Per di più – e noi siamo i primi che vogliamo semplificare – quanta leggerezza nel pensare che la soluzione allo sciopero della firma sia la proposta per cui il dolo (e ci mancherebbe altro) sia oggetto di rivalsa, ma la colpa grave (per incompetenza, per esempio) sia “scudata”.
E potrei continuare, infierendo sul fatto che si confondono i modelli commissariali (Genova, Expo) con le norme di accelerazione e facilitazione (l’alta velocità Napoli-Bari).
Sul lavoro nero, poi, la Task Force sembra non sapere che vi sia un fenomeno diffuso di caporalato e che sono già a disposizione strumenti rapidi, efficaci e digitali che andrebbero estesi e rafforzati (dalla Banca dati Appalti dell’INPS al Durc per Congruità) se solo vi fosse la giusta volontà politica. In un paese dove solo un’azienda su 10 mediamente è oggetto di controllo (o fiscale o previdenziale o sanitaria), per di più una volta ogni 7,5 anni (ed è ovviamente una media del pollo), avendo totalmente depotenziato sia le funzioni consulenziali che di presidio del territorio dei vari enti pubblici.
Confidare quindi su principi di autocertificazione o peggio di premialità (e quindi concorrenza sleale) vuol dire non conoscere il sistema delle PMI nei nostri settori e sarebbe uno schiaffo alle tante imprese serie che ci sono. O peggio, in pieno furore liberista, nascondere la polvere sotto il tappetto, per non dare un giudizio anche sulle responsabilità della classe imprenditoriale.
Ma mi fermo qui: il punto di fondo – inutile girarci intorno – è che nel documento Colao non si accetta l’idea di un pubblico che possa essere soggetto che opera direttamente (pensiamo alla Fibra ottica per fare solo un esempio e al ruolo di un’unica Open Fiber) e che comunque regola i diversi mercati (pensiamo a quello dei servizi alla persona e non solo), attrezzandosi (recuperando cioè visione, strumenti, assetti istituzionali, capacità di pianificazione e, anche, di collaborazione pubblico-privato, modello Mise che torna ad essere cabine di regia o una Fraunhofer italiana) e ricominciando, per esempio partendo da un impegno delle aziende ancora a partecipazione pubblica, a programmare nel breve e medio termine linee di sviluppo per il nostro Mezzogiorno.

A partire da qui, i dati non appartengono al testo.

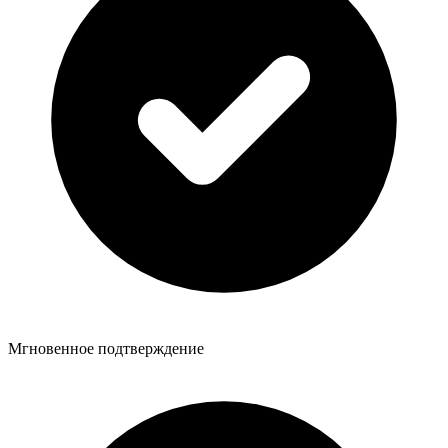
Мгновенное подтверждение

Per questo non si assume mai, esplicitamente, la creazione di lavoro, attraverso una nuova strategia di sviluppo, come un obiettivo strategico che passi, positivamente, dal ruolo dei lavoratori dentro e fuori le aziende e le catene lunghe del valore (quando va bene possono al massimo essere soggetti di una formazione durante i periodi di non lavoro, tema in sé anche giusto… figuriamoci).
E quindi non si considera la democrazia economica (che per la nostra Costituzione vuol dire attuazione dell’articolo 39 e dell’articolo 46) come una grande occasione per tenere insieme un po’ più di giustizia sociale con trasparenza e modernizzazione.

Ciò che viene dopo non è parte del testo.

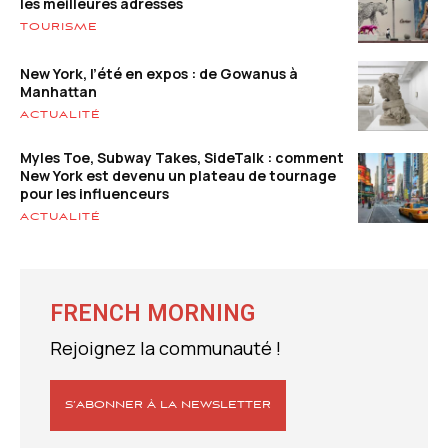
les meilleures adresses
TOURISME
New York, l’été en expos : de Gowanus à
Manhattan
ACTUALITÉ
Myles Toe, Subway Takes, SideTalk : comment
New York est devenu un plateau de tournage
pour les influenceurs
ACTUALITÉ
FRENCH MORNING
Rejoignez la communauté !
S’ABONNER À LA NEWSLETTER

Tutto ciò non ha minimamente cittadinanza nel contributo dei tecnici perché al sistema bancario, al sistema delle aziende, a chi ha sfruttato la logica del massimo ribasso e della via bassa allo sviluppo non viene imputa responsabilità alcuna.
Per questo ritengo che se i contributi della Task Force guidata dal Dott. Colao sono l’antipasto di un possibile confronto di merito, siamo nei guai.
E scrivo ciò consapevole di un vuoto politico che vi è, di un non detto (o di un non “possiamo dirlo”, che forse è peggio) che rischia di essere l’equivoco di fondo anche dentro l’attuale maggioranza di Governo. Maggioranza di governo che, se vuole veramente profonde riforme e una modernizzazione socialmente e ambientalmente orientata, prima o poi con questo punto politico dovrà fare i conti.